Rhums Vieux : D’une teinte brune. Reposé entre 3 ans à des décennies dans des fûts de chêne souvent ayant contenu du bourbon ou whisky. Très riche et complexe, avec des notes de bois, de vanille, de fruits secs, d’épices, de cacao, parfois de tabac et de cuir. Souvent dégusté pur pour révéler toutes ses nuances aromatiques, idéal pour les amateurs de spiritueux de qualité.

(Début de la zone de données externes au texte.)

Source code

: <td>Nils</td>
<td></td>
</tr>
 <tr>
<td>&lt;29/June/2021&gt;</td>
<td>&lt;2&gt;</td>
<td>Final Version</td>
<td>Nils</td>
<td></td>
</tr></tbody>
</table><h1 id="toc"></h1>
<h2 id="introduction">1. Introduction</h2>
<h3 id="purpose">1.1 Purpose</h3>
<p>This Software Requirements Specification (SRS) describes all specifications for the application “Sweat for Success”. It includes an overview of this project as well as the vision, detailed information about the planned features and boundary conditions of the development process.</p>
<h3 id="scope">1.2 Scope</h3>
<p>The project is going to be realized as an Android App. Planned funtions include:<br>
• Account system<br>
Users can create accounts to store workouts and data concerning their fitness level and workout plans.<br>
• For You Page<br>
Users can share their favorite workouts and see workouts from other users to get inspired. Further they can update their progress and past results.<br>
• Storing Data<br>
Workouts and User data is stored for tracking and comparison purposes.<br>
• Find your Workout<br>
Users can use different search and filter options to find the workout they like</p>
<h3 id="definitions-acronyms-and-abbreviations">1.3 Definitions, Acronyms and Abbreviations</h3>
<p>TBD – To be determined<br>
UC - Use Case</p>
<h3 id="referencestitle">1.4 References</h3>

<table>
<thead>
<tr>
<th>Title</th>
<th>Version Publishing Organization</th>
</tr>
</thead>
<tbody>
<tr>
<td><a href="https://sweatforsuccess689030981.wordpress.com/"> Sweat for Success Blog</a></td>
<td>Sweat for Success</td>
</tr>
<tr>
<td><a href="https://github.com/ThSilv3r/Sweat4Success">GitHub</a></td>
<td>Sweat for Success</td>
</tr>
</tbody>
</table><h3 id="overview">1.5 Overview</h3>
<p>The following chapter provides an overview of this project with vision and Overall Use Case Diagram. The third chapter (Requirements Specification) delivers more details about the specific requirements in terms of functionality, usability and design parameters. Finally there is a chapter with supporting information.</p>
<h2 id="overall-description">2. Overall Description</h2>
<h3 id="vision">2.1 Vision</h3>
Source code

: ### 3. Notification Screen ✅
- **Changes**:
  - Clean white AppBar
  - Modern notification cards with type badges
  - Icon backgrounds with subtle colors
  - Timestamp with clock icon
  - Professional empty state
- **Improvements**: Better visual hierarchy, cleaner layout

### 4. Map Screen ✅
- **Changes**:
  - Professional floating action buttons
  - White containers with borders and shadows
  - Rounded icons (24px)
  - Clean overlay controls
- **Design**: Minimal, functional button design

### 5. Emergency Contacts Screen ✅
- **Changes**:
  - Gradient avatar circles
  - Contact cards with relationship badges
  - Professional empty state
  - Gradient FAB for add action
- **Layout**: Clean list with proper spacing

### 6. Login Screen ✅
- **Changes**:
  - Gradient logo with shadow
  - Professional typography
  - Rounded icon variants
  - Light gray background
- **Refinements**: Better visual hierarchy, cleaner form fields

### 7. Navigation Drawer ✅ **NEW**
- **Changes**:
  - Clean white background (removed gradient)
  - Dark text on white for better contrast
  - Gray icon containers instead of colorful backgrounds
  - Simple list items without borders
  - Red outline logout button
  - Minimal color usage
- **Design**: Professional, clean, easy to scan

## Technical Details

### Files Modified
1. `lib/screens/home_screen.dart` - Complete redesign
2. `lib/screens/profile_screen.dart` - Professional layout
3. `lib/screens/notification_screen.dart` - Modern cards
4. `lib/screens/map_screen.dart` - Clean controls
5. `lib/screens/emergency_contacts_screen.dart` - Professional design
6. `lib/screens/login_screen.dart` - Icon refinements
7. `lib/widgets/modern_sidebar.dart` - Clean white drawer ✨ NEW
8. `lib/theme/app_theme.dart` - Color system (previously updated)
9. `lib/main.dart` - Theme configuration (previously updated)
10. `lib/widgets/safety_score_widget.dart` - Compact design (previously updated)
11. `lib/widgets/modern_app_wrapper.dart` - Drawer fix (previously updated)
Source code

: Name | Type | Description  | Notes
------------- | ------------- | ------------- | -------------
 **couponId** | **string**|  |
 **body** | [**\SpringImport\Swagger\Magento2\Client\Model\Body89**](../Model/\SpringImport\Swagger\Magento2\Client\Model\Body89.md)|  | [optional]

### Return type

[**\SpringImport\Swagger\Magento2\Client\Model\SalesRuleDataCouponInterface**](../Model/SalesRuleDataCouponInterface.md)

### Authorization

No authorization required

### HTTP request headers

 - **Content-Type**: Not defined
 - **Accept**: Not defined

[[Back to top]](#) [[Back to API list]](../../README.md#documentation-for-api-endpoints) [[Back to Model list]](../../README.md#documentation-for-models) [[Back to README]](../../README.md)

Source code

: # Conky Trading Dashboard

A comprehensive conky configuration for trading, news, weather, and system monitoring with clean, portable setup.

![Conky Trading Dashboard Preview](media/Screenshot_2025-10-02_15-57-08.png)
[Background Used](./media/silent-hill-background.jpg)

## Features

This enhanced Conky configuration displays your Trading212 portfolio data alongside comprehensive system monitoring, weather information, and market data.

Le « spiritourisme » ? Les rhums à l’honneur

L’île s’est aussi lancée très tôt dans ce qu’on appelle aujourd’hui le spirit tourisme (le tourisme des spiritueux). Ouvrant ses habitations, ses anciens domaines (l’habitation Clément, le château Depaz) et ses distilleries. Le visiteur de passage peut rêver tout son soûl à ces grands propriétaires, Békés, Français ou Créoles, qui héritaient d’esclaves comme autant de biens meubles. Un peu décontenancé, il découvre, devant les colonnes de distillations bichonnés comme des bijoux, qu’aucun rhum en Martinique ne ressemble à un autre. « Une foule de paramètres entre en jeu. Le terroir, les vari étés de cannes, les amplitudes thermiques… Chacun a son savoir-faire », explique Michel Fayad, intarissable. Les anges, eux, se contentent de prélever leur part : entre 7 et 10% s’évaporent dans la nature pour ces goulus !                                                  

*Nouveau voyage aux îles de l’Amérique (1722).